Optimising genetic control of wheat rusts through improved phenotyping


Annual savings from the control of stem, leaf and stripe rust diseases of wheat have been estimated at about $1.5 billion – about $1 billion of which comes from genetic resistance achieved through national rust pathogen monitoring and related RD&E.


Crucial to the development of profitable wheat varieties with adequate resistance is greenhouse and field screening of breeding populations so that lines with acceptable levels of rust resistance can be identified and progressed through the breeding pipeline.


This process is complicated by the three wheat rust diseases having different resistance mechanisms, different rust pathogen epidemiologies, and rust pathogen variability – and these change over time due to the emergence of new pathotypes.


Led by Professor Robert Park and coordinated by Dr Karanjeet Sandhu, the GRDC-invested Australian cereal rust control program (ACRCP) Phase 5 project will improve screening methodologies to quickly, accurately and cost-effectively identify susceptibility to current and emerging rust pathotypes in wheat germplasm.


So far, the research team has optimised conditions for both plant growth and development of the three rusts.

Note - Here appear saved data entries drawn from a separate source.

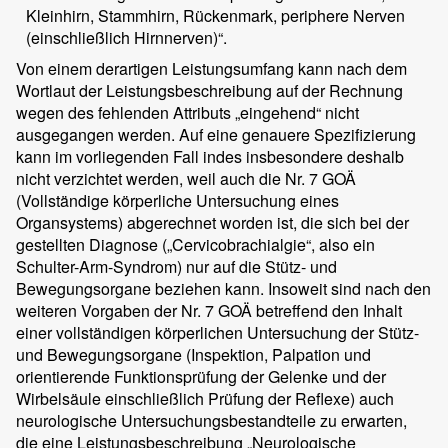
Kleinhirn, Stammhirn, Rückenmark, periphere Nerven
(einschließlich Hirnnerven)“.
Von einem derartigen Leistungsumfang kann nach dem
Wortlaut der Leistungsbeschreibung auf der Rechnung
wegen des fehlenden Attributs „eingehend“ nicht
ausgegangen werden. Auf eine genauere Spezifizierung
kann im vorliegenden Fall indes insbesondere deshalb
nicht verzichtet werden, weil auch die Nr. 7 GOÄ
(Vollständige körperliche Untersuchung eines
Organsystems) abgerechnet worden ist, die sich bei der
gestellten Diagnose („Cervicobrachialgie“, also ein
Schulter-Arm-Syndrom) nur auf die Stütz- und
Bewegungsorgane beziehen kann. Insoweit sind nach den
weiteren Vorgaben der Nr. 7 GOÄ betreffend den Inhalt
einer vollständigen körperlichen Untersuchung der Stütz-
und Bewegungsorgane (Inspektion, Palpation und
orientierende Funktionsprüfung der Gelenke und der
Wirbelsäule einschließlich Prüfung der Reflexe) auch
neurologische Untersuchungsbestandteile zu erwarten,
die eine Leistungsbeschreibung „Neurologische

The program will also explore the potential for image and sensor-based phenotyping to measure the impact of rust symptoms in wheat under controlled conditions and in field.


This is enabling fast-tracked studies of the expression of the two important types of resistance, all stage resistance (ASR) and adult plant resistance (APR), for all three rusts.


The APR screening cycle can now be completed in 35 days and multi-pathotype testing for APR is possible throughout the year, which is difficult under field conditions.


These accelerated and cost-effective methodologies developed for the screening of APR and ASR will help in the speed-breeding of wheat cultivars.


Phenomics to assist blackleg management


Blackleg crown canker disease, caused by the fungal pathogen Leptosphaeria maculans, is responsible for major canola losses. Blackleg disease can be effectively and efficiently managed by using cultivars with host genetic resistance.


However, with major genes susceptible to breakdown, there is an ongoing need to ensure that new resistant varieties are available. Quantitative resistance (QR) is an important and durable component of host genetic resistance. However, like net blotch, breeding programs are limited by a method to objectively, quickly and accurately phenotype the disease in field trials.


A GRDC-invested project being led by Dr Luke Barrett at CSIRO, which began in late 2023, is developing tools to improve throughput and accuracy and also reduce the cost involved in field phenotyping QR to blackleg in canola. Specifically, the project is developing methods to:


  1. automatically quantify crown canker severity from image data;

  2. detect blackleg infection in field trials using drones; and

  3. understand whether resistance to crown canker can be quantified in the field using non-invasive techniques (such as hyperspectral sensors).


The phenotyping tools described above will be developed with the level of throughput and accuracy required to enable improved efficiency in both the pre-breeding (for example, crop protection, genetic technologies, NVT) and breeding industries.